Beginning at the line that contains "Gameplay with a controller (PlayStation", transcribe the remaining lines of the listing exactly; include the final line and omit everything before.

Records provided:
++++++
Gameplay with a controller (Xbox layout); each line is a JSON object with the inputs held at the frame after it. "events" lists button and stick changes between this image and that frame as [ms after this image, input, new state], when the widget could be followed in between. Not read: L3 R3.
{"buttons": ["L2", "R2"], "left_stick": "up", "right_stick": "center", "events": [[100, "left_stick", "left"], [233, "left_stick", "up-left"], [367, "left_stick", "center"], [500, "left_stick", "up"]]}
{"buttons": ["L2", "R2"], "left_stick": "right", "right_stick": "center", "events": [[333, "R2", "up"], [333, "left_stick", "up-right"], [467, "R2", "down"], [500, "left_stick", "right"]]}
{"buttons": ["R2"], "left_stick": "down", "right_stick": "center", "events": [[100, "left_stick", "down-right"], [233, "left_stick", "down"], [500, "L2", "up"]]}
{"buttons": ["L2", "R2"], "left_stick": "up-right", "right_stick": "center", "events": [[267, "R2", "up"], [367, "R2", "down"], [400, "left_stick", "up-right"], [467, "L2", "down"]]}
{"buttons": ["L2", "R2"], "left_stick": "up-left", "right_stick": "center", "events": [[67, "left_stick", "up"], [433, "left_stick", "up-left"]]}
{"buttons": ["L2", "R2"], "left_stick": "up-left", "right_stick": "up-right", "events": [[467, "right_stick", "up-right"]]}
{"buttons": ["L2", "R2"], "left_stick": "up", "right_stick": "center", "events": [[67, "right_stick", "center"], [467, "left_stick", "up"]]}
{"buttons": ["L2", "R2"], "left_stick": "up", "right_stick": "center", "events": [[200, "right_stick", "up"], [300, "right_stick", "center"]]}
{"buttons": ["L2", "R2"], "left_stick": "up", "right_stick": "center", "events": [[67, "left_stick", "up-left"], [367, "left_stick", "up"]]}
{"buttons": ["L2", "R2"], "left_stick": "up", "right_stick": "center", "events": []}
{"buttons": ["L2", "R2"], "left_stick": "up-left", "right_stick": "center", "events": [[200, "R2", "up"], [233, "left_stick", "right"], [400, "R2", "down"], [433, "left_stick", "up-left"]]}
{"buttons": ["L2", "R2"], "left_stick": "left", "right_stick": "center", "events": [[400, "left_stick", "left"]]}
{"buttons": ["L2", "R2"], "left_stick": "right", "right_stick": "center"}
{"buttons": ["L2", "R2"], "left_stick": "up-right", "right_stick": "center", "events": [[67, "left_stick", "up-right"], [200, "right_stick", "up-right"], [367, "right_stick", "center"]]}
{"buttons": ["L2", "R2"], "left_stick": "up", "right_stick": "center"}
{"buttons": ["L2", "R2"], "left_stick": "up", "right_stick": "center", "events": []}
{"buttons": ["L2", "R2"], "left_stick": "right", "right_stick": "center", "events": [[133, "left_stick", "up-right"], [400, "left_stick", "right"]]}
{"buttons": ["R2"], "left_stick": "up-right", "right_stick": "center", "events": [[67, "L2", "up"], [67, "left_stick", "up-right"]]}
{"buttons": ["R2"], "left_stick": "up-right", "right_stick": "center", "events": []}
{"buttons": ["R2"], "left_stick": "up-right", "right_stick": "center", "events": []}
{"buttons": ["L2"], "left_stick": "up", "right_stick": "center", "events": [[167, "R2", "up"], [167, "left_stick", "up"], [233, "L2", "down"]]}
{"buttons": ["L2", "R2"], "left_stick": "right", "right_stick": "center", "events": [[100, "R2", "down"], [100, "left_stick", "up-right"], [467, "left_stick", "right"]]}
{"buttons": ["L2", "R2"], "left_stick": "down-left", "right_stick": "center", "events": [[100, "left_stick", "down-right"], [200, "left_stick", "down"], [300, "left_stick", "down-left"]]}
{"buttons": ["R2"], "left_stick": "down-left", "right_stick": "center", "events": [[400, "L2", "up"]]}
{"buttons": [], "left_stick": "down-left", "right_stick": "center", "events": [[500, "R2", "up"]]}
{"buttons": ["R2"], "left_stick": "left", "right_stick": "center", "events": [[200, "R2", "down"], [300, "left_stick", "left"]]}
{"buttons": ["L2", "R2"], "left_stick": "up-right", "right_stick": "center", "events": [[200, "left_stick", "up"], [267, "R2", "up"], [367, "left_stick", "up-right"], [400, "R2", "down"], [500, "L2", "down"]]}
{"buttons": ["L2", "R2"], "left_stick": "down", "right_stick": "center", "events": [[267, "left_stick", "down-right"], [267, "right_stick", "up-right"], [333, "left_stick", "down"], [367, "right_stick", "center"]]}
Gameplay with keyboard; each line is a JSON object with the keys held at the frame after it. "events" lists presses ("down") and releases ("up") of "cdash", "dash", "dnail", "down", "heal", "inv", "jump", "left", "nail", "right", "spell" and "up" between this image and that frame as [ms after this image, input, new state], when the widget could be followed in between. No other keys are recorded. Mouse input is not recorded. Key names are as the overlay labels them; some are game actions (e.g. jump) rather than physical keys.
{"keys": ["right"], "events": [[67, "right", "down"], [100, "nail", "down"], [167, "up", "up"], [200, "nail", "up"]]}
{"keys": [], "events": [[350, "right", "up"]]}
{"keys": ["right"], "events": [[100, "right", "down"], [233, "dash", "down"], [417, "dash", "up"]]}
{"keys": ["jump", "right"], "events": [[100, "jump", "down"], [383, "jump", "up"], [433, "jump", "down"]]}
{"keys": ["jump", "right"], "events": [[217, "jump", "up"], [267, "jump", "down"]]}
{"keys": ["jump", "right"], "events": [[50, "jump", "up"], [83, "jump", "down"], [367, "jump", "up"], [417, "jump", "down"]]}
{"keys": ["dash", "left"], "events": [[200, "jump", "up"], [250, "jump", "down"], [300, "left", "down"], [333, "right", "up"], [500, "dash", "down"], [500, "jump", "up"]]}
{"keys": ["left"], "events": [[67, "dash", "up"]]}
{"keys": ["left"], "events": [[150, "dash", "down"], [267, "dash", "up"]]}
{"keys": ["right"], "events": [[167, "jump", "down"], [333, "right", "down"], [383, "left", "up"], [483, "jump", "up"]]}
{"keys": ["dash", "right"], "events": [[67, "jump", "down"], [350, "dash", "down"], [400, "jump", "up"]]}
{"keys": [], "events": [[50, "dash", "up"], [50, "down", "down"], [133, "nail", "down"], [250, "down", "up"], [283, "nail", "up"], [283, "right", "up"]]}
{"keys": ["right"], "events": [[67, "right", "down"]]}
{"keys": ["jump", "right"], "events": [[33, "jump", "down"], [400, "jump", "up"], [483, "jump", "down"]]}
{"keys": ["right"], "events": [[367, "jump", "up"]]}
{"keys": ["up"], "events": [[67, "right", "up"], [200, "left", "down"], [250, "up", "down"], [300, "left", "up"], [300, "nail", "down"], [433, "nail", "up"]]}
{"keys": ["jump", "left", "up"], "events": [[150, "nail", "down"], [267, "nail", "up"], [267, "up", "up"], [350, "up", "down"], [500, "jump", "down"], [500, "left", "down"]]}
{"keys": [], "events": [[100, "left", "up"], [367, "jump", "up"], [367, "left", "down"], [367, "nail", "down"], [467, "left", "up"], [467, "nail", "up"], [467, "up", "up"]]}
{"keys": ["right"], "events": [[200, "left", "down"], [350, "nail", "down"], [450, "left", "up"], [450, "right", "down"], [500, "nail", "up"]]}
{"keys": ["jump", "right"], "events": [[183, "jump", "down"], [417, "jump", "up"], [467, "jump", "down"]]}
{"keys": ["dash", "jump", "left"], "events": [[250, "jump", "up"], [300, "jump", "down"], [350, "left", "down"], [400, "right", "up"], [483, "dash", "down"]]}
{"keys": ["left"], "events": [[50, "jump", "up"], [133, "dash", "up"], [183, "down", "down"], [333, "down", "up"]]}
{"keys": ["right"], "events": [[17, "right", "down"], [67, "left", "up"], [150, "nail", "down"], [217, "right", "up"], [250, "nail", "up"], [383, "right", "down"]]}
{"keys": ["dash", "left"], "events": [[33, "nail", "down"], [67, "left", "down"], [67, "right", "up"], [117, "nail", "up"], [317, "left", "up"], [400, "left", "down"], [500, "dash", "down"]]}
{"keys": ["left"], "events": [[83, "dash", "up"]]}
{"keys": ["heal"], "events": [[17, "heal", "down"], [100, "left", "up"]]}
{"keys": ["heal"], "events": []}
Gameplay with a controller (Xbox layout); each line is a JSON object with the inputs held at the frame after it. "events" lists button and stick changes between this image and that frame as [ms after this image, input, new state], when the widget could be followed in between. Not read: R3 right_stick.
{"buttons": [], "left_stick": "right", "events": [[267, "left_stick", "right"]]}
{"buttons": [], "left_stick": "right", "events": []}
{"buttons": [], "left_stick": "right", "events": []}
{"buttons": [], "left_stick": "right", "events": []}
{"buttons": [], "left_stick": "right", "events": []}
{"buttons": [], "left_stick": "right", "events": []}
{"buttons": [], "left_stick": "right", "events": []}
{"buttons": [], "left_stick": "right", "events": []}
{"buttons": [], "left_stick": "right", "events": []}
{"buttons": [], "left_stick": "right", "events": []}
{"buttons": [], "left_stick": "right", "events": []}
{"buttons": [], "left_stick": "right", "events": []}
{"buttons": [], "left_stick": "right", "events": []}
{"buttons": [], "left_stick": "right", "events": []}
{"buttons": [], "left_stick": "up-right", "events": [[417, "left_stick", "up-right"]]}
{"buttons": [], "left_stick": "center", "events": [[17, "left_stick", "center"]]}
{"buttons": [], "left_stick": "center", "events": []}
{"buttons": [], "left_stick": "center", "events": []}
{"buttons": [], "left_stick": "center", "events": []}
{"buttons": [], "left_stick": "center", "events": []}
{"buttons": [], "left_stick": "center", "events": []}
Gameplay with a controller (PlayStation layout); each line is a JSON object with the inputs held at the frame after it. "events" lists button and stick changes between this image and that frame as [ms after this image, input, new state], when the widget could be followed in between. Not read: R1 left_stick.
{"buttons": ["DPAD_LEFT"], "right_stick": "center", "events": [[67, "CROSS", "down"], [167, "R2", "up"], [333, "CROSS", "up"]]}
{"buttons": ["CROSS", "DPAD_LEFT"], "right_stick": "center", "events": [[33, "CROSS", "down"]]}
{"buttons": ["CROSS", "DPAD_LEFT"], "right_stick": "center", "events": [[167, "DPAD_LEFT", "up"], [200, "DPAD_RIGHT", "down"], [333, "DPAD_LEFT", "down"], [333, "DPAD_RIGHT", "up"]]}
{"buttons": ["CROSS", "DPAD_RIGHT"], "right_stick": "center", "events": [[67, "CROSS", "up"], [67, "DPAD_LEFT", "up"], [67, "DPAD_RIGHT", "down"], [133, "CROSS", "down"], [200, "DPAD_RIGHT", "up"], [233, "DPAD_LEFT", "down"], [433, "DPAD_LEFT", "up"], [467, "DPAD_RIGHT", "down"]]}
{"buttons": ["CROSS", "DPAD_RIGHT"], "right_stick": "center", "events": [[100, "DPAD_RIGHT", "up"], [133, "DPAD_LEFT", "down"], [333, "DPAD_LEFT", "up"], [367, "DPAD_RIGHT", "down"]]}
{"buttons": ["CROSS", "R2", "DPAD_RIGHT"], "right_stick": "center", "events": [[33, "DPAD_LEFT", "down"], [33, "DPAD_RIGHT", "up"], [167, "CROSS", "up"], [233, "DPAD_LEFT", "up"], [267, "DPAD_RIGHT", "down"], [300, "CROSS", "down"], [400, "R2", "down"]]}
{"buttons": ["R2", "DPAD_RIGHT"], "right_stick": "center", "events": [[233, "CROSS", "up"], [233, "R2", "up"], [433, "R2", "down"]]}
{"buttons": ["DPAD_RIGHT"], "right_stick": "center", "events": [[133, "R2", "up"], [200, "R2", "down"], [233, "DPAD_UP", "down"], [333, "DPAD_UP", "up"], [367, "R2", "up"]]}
++++++
Task answer:
Gameplay with a controller (PlayStation layout); each line is a JSON object with the inputs held at the frame after it. "events" lists button and stick changes between this image and that frame as [ms after this image, input, new state], when the widget could be followed in between. Not read: R1 left_stick.
{"buttons": ["DPAD_LEFT"], "right_stick": "center", "events": [[67, "CROSS", "down"], [167, "R2", "up"], [333, "CROSS", "up"]]}
{"buttons": ["CROSS", "DPAD_LEFT"], "right_stick": "center", "events": [[33, "CROSS", "down"]]}
{"buttons": ["CROSS", "DPAD_LEFT"], "right_stick": "center", "events": [[167, "DPAD_LEFT", "up"], [200, "DPAD_RIGHT", "down"], [333, "DPAD_LEFT", "down"], [333, "DPAD_RIGHT", "up"]]}
{"buttons": ["CROSS", "DPAD_RIGHT"], "right_stick": "center", "events": [[67, "CROSS", "up"], [67, "DPAD_LEFT", "up"], [67, "DPAD_RIGHT", "down"], [133, "CROSS", "down"], [200, "DPAD_RIGHT", "up"], [233, "DPAD_LEFT", "down"], [433, "DPAD_LEFT", "up"], [467, "DPAD_RIGHT", "down"]]}
{"buttons": ["CROSS", "DPAD_RIGHT"], "right_stick": "center", "events": [[100, "DPAD_RIGHT", "up"], [133, "DPAD_LEFT", "down"], [333, "DPAD_LEFT", "up"], [367, "DPAD_RIGHT", "down"]]}
{"buttons": ["CROSS", "R2", "DPAD_RIGHT"], "right_stick": "center", "events": [[33, "DPAD_LEFT", "down"], [33, "DPAD_RIGHT", "up"], [167, "CROSS", "up"], [233, "DPAD_LEFT", "up"], [267, "DPAD_RIGHT", "down"], [300, "CROSS", "down"], [400, "R2", "down"]]}
{"buttons": ["R2", "DPAD_RIGHT"], "right_stick": "center", "events": [[233, "CROSS", "up"], [233, "R2", "up"], [433, "R2", "down"]]}
{"buttons": ["DPAD_RIGHT"], "right_stick": "center", "events": [[133, "R2", "up"], [200, "R2", "down"], [233, "DPAD_UP", "down"], [333, "DPAD_UP", "up"], [367, "R2", "up"]]}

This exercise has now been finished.